第137話 結解25(マレーネサイド)
遡ること2時間前。
指定された場所に到着した。あとは獲物がやってくるまで待つだけだが、時間帯が夜なことに加えて何もせずに大人しく待っているというのは退屈で寒い。
メールに気づいたときは、既に夕方だった。それを筆頭に、30通ほどがボックスに保管されていることに気づいた。
慌ててメールを返すと、文章からも生々しく、メラメラと盛る業火をイメージさせる怒りを感じ取れるゾッとするメールがすぐに返ってきた。
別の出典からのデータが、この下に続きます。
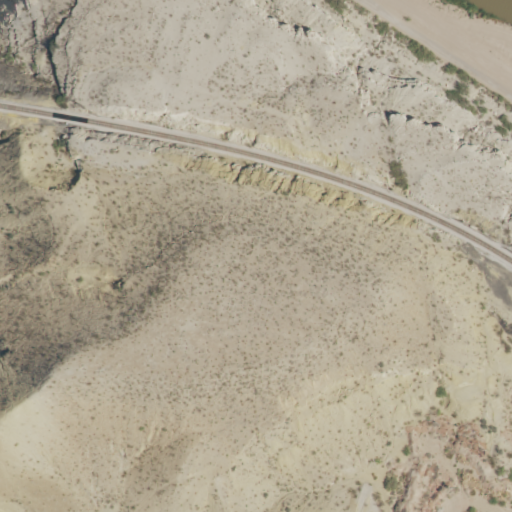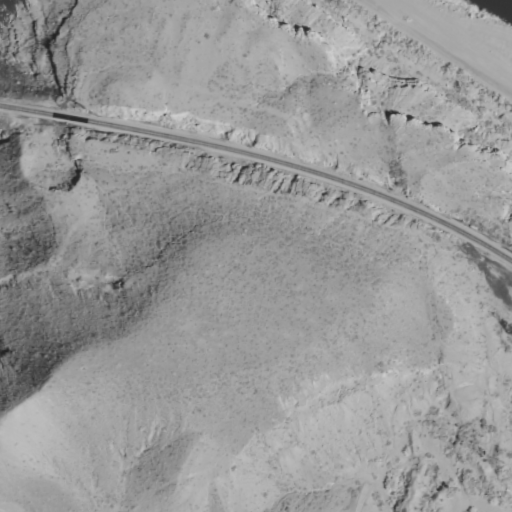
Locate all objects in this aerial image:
river: (505, 2)
road: (435, 49)
railway: (262, 161)
road: (504, 370)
コンビニで購入した肉まんの包を解いて口に含む。時間は随分と経過してしまったせいで冷めてしまっていてあまり美味しくない。半分程食べたところでホットの烏龍茶を開け、ゆっくりと喉に流し込む。こちらも以下同文だ。
ライトが見え、向かってくる車の全貌が見える。エウリッピのメールに添付されていた写真の物と同じものだ。
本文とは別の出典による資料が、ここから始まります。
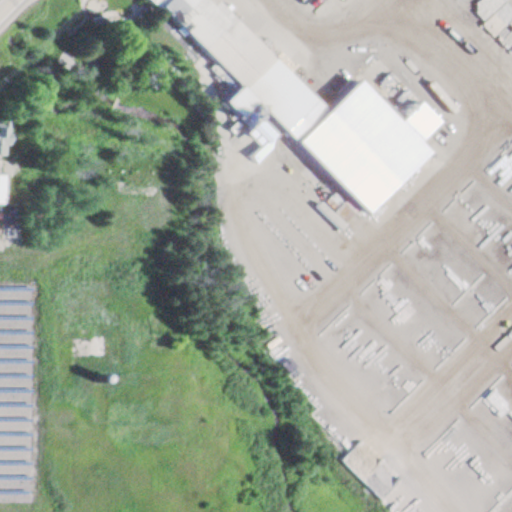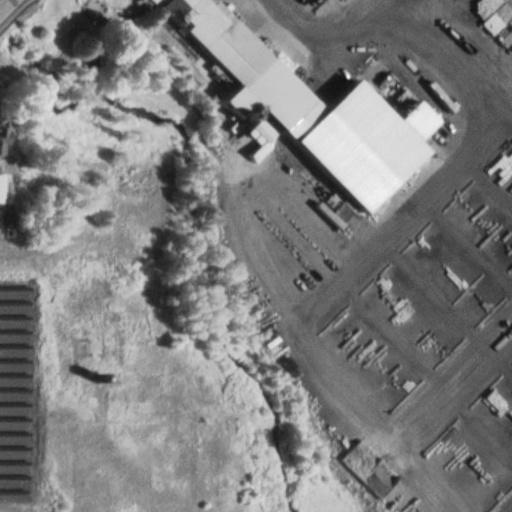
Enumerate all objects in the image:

『羽狩』が使っている部隊のもの。今回は第二支部で騒ぎを起こす予定らしく、中央か第四支部から送り込まれることになるらしい。
しかし、相手が誰であろうと関係はない。全員、殺すだけ。
「やりますかねっと」
仮面を装着して、乗っていた手摺からティーチは飛び降りる。着地地点は、車の真正面になる予定だ。
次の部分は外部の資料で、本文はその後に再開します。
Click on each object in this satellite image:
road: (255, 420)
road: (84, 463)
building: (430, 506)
ズドンッ‼とクレーターが形成されるほどの轟音を響かせ、ティーチは正面から向かってくる車のバンパーに蹴りを加える。加えられた圧力に耐えらるはずもなく、後ろに続いていた車を巻き込んでドミノ倒しになる。3台だけのためドミノというには迫力がない。
「ク、クッソ‼」と乗っていた1人が倒れた車から姿を現す。とはいえ、事故に巻き込まれたため当然のように無事ではない。銃を持った手はプルプルと震えている。更に顔は血でも抜かれたかのように青くなっていく。この姿を見れば無理からぬ話ではあるが。
煌びやかで荘厳な中華風の鎧にまず呆気にとられるだろう。その衝撃に更なる衝撃をトッピングするのが、顔だ。
止めに赤い般若の仮面。暗闇の中で、痛みに蹂躙されて鈍った頭でも恐怖を想起させられることはこの反応を見ていれば間違いない。
一言で言い表すなら、鬼。
それが宵に殺しに来たのだから、当然の反応だ。
『ごめんね。でも、仕事だからさ』
わざとらしい、誠意も罪悪感も何も籠っていない謝罪の言葉を言って弄んでいた呉鉤を握り直す。
タン‼と擬音を付けたくなるほどに軽快なステップを踏む。ガシャガシャと鎧と鎧がぶつかり合う音が鳴っているにもかかわらず、軽装だと誤解してしまうほどに軽やかだ。
銃弾が発射されるが、ティーチは羽虫でも払いのけるかのよう対処してフロントガラスに刃が触れる。
『バイバイ』と言いつつ、振り抜く。後ろに続く車諸共だ。斬鉄剣と自慢したくなるほどに綺麗に切断できた。
切り抜けると、クルッとティーチは振り向いた。直後に、破砕された車は悪魔の叫びを思わせるような大爆発を起こす。ガソリンに引火した炎は面白いぐらいに燃える。生存者がいたとしてもあっという間に火だるま。確実に死んでいる。
『おっ終いっと』
現場から速足で立ち去ると、仮面を外した。夜空になびく髪を鬱陶し気に払う。
「誰か面白い相手はいないかな?」
時折聞こえる爆音とサイレンを肴に烏龍茶を飲み、素顔を晒したマレーネは微笑んだ。